Wednesday, December 1, 2010

Shriek Is the Product of a Fecund Imagination

During my misspent youth and a fair bit of my adulthood, I steeped myself in more fantastic fiction that I care to admit. As one book rolled into another and another, a pattern began to emerge: When authors crafted their imaginary worlds, they tended to take one of two tacks. The first (exhibited to great effect by C.S. Lewis' Till We Have Faces and his Narnia series) borrowed tropes from ancient mythologies. The second involved expanding some extant reality until it became fantastic, such as transmuting ordinary winter frost into a frozen world of deadly ice magic (à la Fritz Leiber's "The Snow Women"). It's this latter approach that Jeff VanderMeer employs in Shriek: An Afterword, the second installment in his Ambergris trilogy, and the element he expands upon sounds impossibly bizarre on paper -- the subterranean workings of fungi, mold and rot.

Ambergrisians don't like to talk about the Silence, that period when 25,000 citizens of their city simply ... vanished. General consensus holds that the gray caps -- the fungus people who have always dwelled in the labyrinthine tunnels beneath the metropolis -- were responsible. Beyond that, any accord evaporates. That's why failed art promoter Janice Shriek has written this afterward to a travel guide penned by her brother, failed (and also missing) historian Duncan Shriek. He never held with the opinion that the gray caps were barely smarter than animals, an inferior life form meant to be mastered. Risking his reputation, health and the love of his life, Duncan dedicated himself to searching out the truth about Ambergris' original inhabitants, even if it meant travelling deep into their world, where strange spores and fruiting fungal bodies invaded his frame, granting him unheard of abilities even as they subsume him. Now Duncan is gone forever -- or is he? Because, reader, as you page through Janice's account you begin to notice marginal notes penned in his own hand ...

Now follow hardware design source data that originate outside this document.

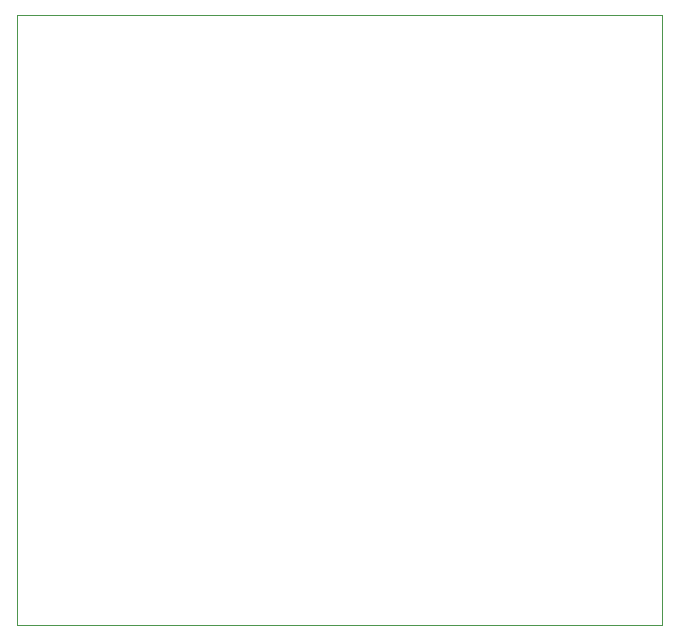
<source format=gm1>
G04 #@! TF.GenerationSoftware,KiCad,Pcbnew,7.0.10*
G04 #@! TF.CreationDate,2024-04-22T16:42:47-07:00*
G04 #@! TF.ProjectId,powerAmp,706f7765-7241-46d7-902e-6b696361645f,rev?*
G04 #@! TF.SameCoordinates,Original*
G04 #@! TF.FileFunction,Profile,NP*
%FSLAX46Y46*%
G04 Gerber Fmt 4.6, Leading zero omitted, Abs format (unit mm)*
G04 Created by KiCad (PCBNEW 7.0.10) date 2024-04-22 16:42:47*
%MOMM*%
%LPD*%
G01*
G04 APERTURE LIST*
G04 #@! TA.AperFunction,Profile*
%ADD10C,0.100000*%
G04 #@! TD*
G04 APERTURE END LIST*
D10*
X65405000Y-83635000D02*
X120030000Y-83635000D01*
X120030000Y-135255000D01*
X65405000Y-135255000D01*
X65405000Y-83635000D01*
M02*

</source>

Admittedly, much of Shriek sounds as though it shouldn't work. Take its odd dual narration, Duncan's bracketed addenda inserted willy-nilly in Janice's "original" text. In truth, though, the two voices nearly always strike a harmonious tone, no doubt the result of careful composition on VanderMeer's part. And fungus as a fantasy element? Undeniably weird, but much like the gray caps' growths miraculously ravage Duncan's body, such speculation so suffuses the novel than its own internal logic emerges. Floating spores become multi-sensory surveillance systems for the gray caps. A quasi-biological machine, an abomination of metal and flesh strung together with mycological polyps, nearly drives Duncan mad when he beholds it underground. And molds visible only under certain spectrums of light reveal Ambergrisian buildings and byways tagged with countless cabalistic codes, "glowing and bold, in phosphorescent greens, yellows, reds, purples, blues." Add in subplots on the transience of artistic fame, the politics of publishing, the nature of religious belief, a humorously awful war, and the lasting impact of a parent's death, and you have a good book on your hands.

A good book, but not an easy one. Exposure to the trilogy's compendium-like first installment, City of Saints and Madmen, is almost a prerequisite. However, readers looking beyond the run of the mill will likely find the extra effort worth it. Shriek is truly the product of a fecund imagination.